_Recorded data:_
--- --- ---

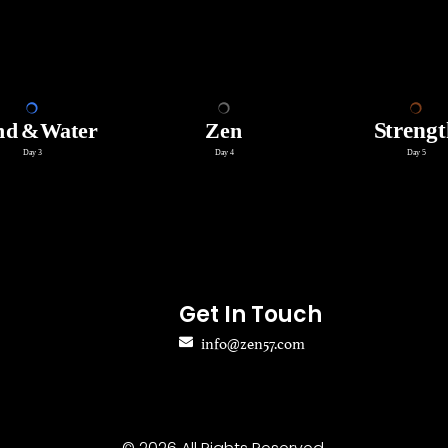
Get In Touch
info@zen57.com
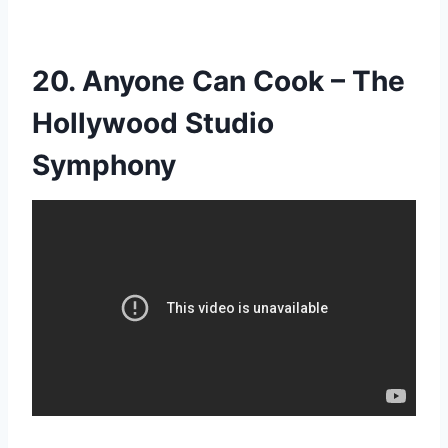
20. Anyone Can Cook – The
Hollywood Studio
Symphony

--- --- ---

_Your task:_
Copy the entries exactly. No pictures.

_Task output:_
Get In Touch
info@zen57.com
20. Anyone Can Cook – The
Hollywood Studio
Symphony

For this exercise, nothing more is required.